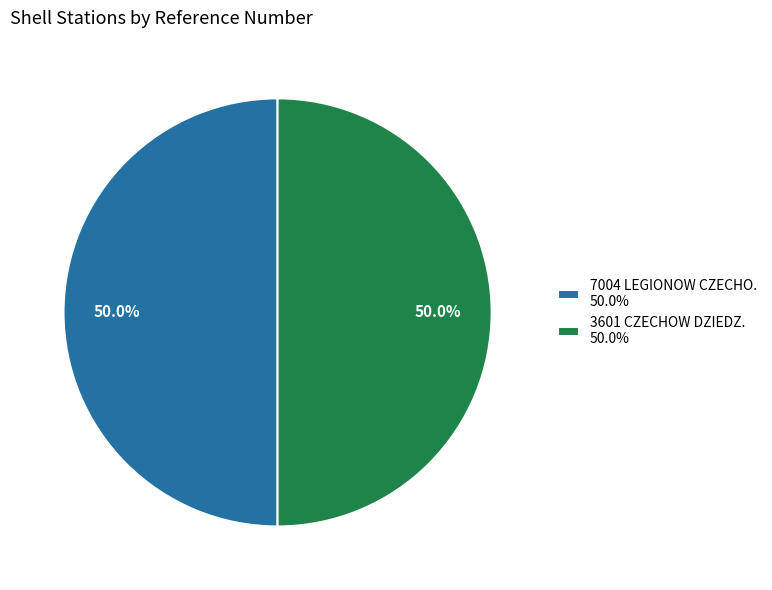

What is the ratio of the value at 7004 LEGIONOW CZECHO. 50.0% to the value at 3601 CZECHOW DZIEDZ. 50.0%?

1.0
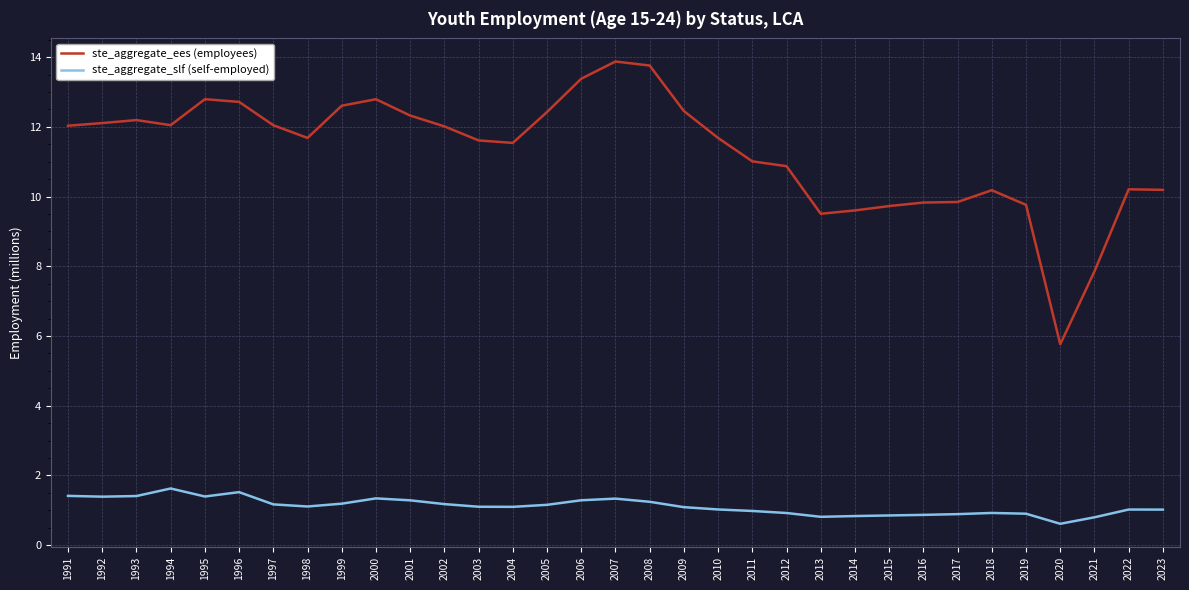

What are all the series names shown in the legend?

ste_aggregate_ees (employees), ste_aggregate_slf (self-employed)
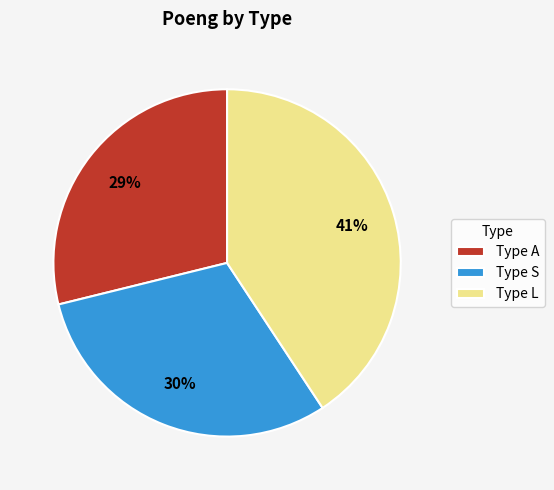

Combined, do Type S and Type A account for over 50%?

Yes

===

> WORK ORDER
Express the data above as a JSON list of strings, with one string for each line and blank lines omitted. Leave the pictures out.

> SOLUTION FOR THIS PROBLEM
[
  "What is the ratio of the value at 7004 LEGIONOW CZECHO. 50.0% to the value at 3601 CZECHOW DZIEDZ. 50.0%?",
  "1.0",
  "What are all the series names shown in the legend?",
  "ste_aggregate_ees (employees), ste_aggregate_slf (self-employed)",
  "Combined, do Type S and Type A account for over 50%?",
  "Yes"
]